I am trying detect the number of modes in a variable in R.
My variable was collected in a survey on a 1-7 scale which is why I want to fit mixtures of truncated Gaussian distributions. I am struggling to find a way to do so in R.
Here is an code to produce an example of a simulated mixture of three truncated normal distributions:
#install.packages("truncnorm")
library(truncnorm)
set.seed(123)
# Simulate the first truncated normal distribution
mu1 <- 0.5; sd1 <- 0.5
a1 <- 0; b1 <- 7 # upper and lower bounds
N1 <- 100
sample1 <- rtruncnorm(N1, a=a1, b=b1, mean=mu1, sd=sd1)
# Simulate the second truncated normal distribution
mu2 <- 5; sd2 <- 1.5
a2 <- 0; b2 <- 7
N2 <- 110
sample2 <- rtruncnorm(N2, a=a2, b=b2, mean=mu2, sd=sd2)
# Simulate third truncated normal distribution
mu3 <- 6.8; sd3 <- 0.5
a3 <- 0; b3 <- 7
N3 <- 60
sample3 <- rtruncnorm(N3, a=a3, b=b3, mean=mu3, sd=sd3)
# Merge the two samples
combined_sample <- c(sample1, sample2, sample3)
data <- data.frame(combined_sample,
class = c(rep("sample1", N1), rep("sample2", N2), rep("sample3", N3))) # true class
# Plot the joined distribution for illustration
hist(data$combined_sample, breaks=30, main="Merged Truncated Normal Distributions",
xlab="Value", ylab="Frequency", col="lightblue", border="black")

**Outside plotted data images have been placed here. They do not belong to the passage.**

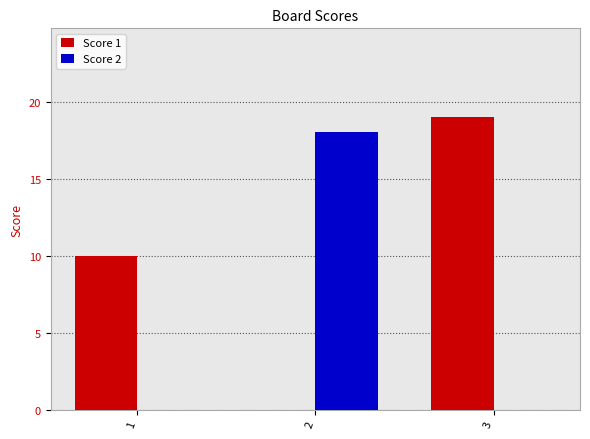

Is the value of Score 1 at 2 greater than the value of Score 2 at 2?

No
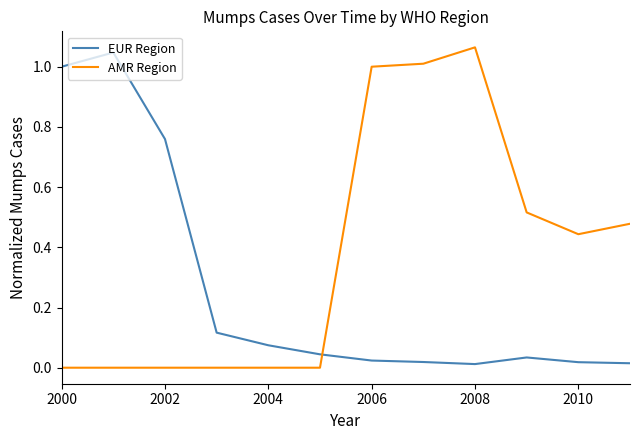

List the series in order of their peak value, highest first.

AMR Region, EUR Region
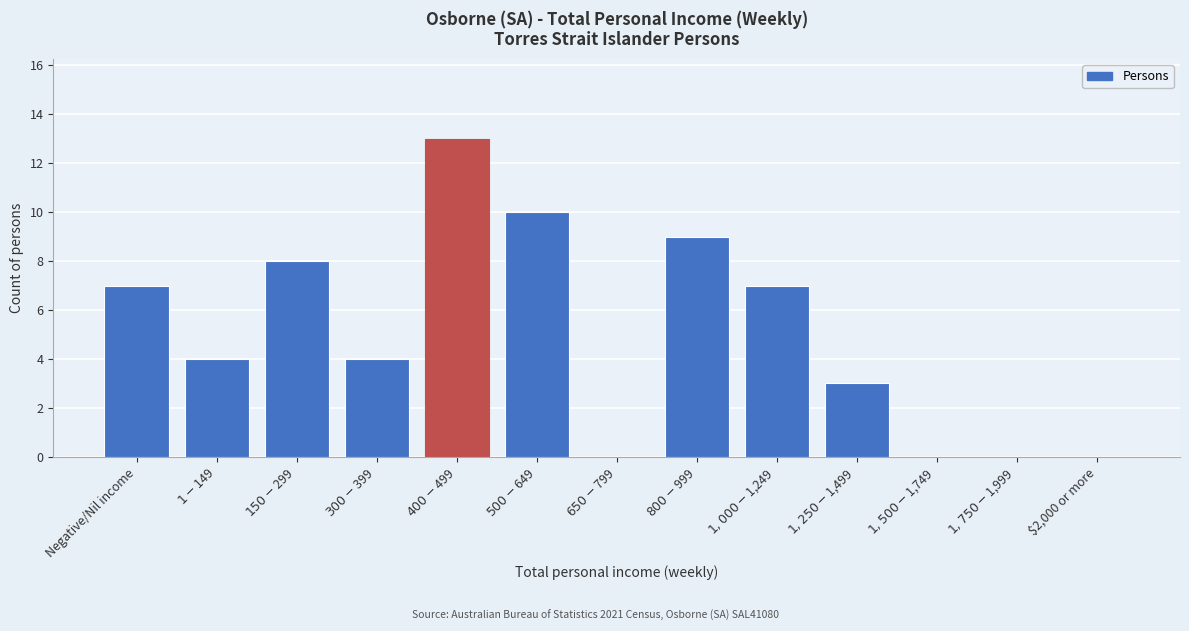

What is the greatest value displayed?

13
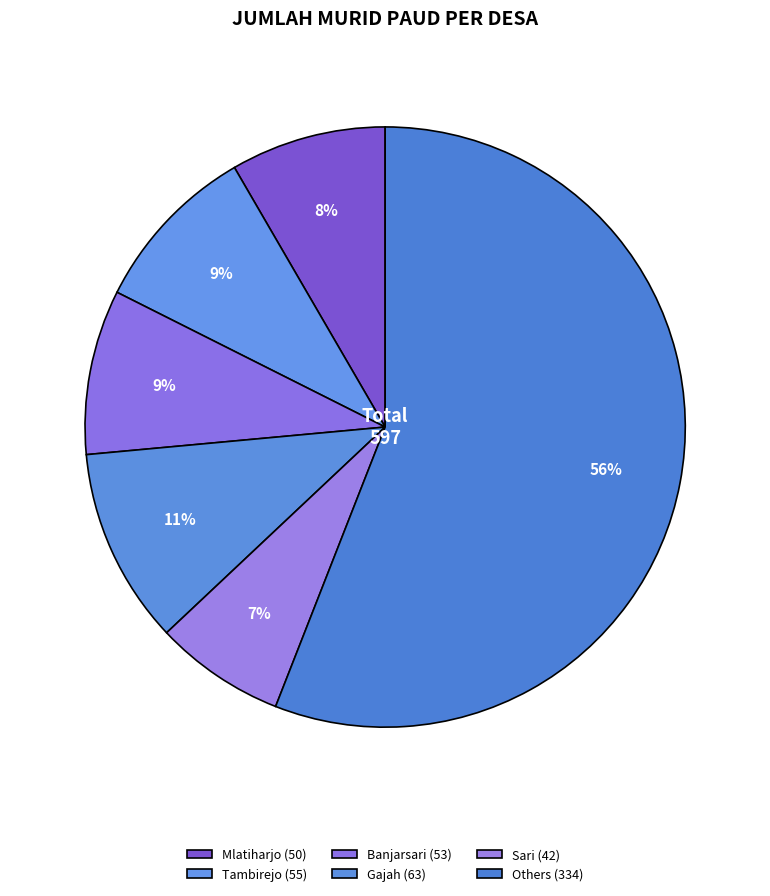

Count the number of slices in the pie.

6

abline(v=c(mu1, mu2, mu3), col=c("red", "blue", "green"), lwd=2) # Add the true means for reference
I am unsure how to now recover these three truncated distributions from the data using R (i.e., how to find out how many truncated normals this distribution consists of and what their means and variances are).
For Gaussian mixture models without truncation I usually use the mclust
package but for some cases of mixtures of truncated data (such as the example simulation above) it does not reliably recover the number of modes:
# install.packages("mclust")
library(mclust)
# model with lowest BIC has 4 components:
mclustBIC(data$combined_sample)
(Here it overestimates the number of underlying distributions).
Is there a way to account for the truncation of the underlying normal distributions in R?